▶ [Task directions]:
The answer must be every line below that contains the string "поставщику".

----- Dataset content

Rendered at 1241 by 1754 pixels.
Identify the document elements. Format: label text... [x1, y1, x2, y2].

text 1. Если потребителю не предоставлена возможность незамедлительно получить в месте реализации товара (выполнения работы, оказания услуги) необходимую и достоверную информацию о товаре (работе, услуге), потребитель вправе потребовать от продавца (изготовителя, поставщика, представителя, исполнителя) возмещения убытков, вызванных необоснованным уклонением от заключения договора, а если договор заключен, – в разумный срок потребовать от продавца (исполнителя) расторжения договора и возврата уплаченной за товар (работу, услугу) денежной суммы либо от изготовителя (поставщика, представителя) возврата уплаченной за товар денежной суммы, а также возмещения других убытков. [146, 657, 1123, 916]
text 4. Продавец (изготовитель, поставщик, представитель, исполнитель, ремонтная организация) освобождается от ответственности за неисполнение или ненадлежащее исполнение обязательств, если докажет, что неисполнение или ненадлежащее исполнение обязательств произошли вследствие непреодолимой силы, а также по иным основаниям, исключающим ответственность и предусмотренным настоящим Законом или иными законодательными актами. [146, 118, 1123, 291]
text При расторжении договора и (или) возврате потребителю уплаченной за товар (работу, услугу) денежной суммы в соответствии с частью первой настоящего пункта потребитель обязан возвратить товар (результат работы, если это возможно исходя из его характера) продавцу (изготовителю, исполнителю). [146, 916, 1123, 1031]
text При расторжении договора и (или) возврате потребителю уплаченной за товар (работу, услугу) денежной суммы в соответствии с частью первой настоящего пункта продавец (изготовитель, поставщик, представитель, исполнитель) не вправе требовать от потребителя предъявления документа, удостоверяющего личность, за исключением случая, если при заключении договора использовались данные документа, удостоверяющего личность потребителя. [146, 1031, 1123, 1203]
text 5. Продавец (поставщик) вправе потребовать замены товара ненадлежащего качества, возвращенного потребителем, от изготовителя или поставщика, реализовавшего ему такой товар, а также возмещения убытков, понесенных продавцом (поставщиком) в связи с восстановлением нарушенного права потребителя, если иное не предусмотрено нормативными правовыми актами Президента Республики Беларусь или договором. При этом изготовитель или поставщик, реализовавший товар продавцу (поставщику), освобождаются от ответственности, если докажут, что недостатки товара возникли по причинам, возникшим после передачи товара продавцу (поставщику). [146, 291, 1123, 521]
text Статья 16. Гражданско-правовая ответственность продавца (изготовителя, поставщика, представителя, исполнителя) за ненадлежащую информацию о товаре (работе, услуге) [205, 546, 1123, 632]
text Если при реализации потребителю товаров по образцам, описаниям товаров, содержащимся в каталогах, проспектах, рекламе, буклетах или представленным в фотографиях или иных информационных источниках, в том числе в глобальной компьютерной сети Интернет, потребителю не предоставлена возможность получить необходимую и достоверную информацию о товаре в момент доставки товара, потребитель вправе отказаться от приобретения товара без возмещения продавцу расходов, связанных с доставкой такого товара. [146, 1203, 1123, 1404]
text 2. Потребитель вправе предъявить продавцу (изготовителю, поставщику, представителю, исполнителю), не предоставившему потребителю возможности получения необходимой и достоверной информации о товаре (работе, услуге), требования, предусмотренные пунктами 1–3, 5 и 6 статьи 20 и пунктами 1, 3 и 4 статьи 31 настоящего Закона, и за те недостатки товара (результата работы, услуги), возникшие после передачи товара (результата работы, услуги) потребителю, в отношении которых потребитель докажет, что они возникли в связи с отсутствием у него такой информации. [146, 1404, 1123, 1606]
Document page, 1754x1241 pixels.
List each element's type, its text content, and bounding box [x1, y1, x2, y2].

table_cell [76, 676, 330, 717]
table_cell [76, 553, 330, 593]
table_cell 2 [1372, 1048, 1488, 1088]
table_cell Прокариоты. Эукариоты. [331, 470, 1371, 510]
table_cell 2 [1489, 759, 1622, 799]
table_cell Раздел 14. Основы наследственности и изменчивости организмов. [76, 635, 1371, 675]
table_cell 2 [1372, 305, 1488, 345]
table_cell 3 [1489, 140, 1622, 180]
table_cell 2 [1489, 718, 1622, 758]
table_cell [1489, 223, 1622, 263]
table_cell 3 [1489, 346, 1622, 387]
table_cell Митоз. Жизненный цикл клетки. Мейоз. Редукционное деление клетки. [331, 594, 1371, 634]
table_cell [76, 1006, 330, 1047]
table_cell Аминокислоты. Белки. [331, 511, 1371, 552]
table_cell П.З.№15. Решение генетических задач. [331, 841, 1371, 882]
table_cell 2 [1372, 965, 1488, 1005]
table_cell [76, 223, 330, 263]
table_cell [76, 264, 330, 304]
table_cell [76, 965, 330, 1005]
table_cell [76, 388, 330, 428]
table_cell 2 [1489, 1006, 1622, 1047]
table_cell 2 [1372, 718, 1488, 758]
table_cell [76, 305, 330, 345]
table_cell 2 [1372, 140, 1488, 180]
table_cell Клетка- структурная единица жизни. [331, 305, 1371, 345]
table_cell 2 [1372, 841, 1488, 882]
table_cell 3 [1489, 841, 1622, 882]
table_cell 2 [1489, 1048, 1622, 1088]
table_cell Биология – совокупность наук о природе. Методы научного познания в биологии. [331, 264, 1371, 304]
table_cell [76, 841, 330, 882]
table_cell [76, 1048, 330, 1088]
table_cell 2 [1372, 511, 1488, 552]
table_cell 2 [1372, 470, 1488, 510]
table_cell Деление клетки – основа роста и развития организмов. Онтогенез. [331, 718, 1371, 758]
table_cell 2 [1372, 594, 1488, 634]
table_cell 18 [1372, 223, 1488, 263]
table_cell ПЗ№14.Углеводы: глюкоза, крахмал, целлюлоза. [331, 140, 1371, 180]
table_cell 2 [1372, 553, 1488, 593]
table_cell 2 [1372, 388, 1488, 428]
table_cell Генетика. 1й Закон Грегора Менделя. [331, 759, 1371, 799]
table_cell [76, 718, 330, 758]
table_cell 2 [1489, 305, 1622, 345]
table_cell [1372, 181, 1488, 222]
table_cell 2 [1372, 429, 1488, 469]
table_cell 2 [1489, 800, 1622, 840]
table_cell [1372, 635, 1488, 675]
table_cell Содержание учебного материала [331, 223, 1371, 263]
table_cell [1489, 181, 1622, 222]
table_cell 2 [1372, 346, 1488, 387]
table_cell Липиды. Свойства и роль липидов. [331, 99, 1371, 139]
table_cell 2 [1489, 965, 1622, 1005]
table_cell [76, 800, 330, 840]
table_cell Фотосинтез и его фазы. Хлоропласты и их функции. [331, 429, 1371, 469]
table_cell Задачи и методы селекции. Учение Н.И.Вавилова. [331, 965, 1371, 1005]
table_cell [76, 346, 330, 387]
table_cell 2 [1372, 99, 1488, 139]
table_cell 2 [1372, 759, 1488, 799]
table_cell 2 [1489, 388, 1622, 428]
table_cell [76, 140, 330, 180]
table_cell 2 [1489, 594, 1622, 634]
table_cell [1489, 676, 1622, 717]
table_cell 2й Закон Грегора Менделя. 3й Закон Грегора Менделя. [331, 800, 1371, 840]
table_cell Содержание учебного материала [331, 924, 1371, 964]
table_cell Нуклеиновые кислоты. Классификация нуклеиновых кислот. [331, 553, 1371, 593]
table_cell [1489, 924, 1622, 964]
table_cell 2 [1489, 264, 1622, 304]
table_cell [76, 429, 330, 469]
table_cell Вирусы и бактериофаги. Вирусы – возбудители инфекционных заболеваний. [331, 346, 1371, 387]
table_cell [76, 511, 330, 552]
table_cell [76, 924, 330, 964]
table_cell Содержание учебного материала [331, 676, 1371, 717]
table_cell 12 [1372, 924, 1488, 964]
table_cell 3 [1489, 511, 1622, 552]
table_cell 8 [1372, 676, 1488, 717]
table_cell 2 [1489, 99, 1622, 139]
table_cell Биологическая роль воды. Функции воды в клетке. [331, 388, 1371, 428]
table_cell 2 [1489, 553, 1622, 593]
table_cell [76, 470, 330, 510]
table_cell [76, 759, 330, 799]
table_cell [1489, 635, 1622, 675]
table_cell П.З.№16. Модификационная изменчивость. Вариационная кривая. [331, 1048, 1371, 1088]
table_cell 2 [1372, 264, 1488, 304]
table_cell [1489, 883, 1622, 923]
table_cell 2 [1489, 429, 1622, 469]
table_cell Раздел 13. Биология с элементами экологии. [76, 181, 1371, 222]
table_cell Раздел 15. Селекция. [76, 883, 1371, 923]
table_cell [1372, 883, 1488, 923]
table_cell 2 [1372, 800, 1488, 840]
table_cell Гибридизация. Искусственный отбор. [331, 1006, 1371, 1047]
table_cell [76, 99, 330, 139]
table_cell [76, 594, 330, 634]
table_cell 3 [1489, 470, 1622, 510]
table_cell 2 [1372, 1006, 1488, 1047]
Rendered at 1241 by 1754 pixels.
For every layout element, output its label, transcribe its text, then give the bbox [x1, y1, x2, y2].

----------

▶ [Answer section]:
text 5. Продавец (поставщик) вправе потребовать замены товара ненадлежащего качества, возвращенного потребителем, от изготовителя или поставщика, реализовавшего ему такой товар, а также возмещения убытков, понесенных продавцом (поставщиком) в связи с восстановлением нарушенного права потребителя, если иное не предусмотрено нормативными правовыми актами Президента Республики Беларусь или договором. При этом изготовитель или поставщик, реализовавший товар продавцу (поставщику), освобождаются от ответственности, если докажут, что недостатки товара возникли по причинам, возникшим после передачи товара продавцу (поставщику). [146, 291, 1123, 521]
text 2. Потребитель вправе предъявить продавцу (изготовителю, поставщику, представителю, исполнителю), не предоставившему потребителю возможности получения необходимой и достоверной информации о товаре (работе, услуге), требования, предусмотренные пунктами 1–3, 5 и 6 статьи 20 и пунктами 1, 3 и 4 статьи 31 настоящего Закона, и за те недостатки товара (результата работы, услуги), возникшие после передачи товара (результата работы, услуги) потребителю, в отношении которых потребитель докажет, что они возникли в связи с отсутствием у него такой информации. [146, 1404, 1123, 1606]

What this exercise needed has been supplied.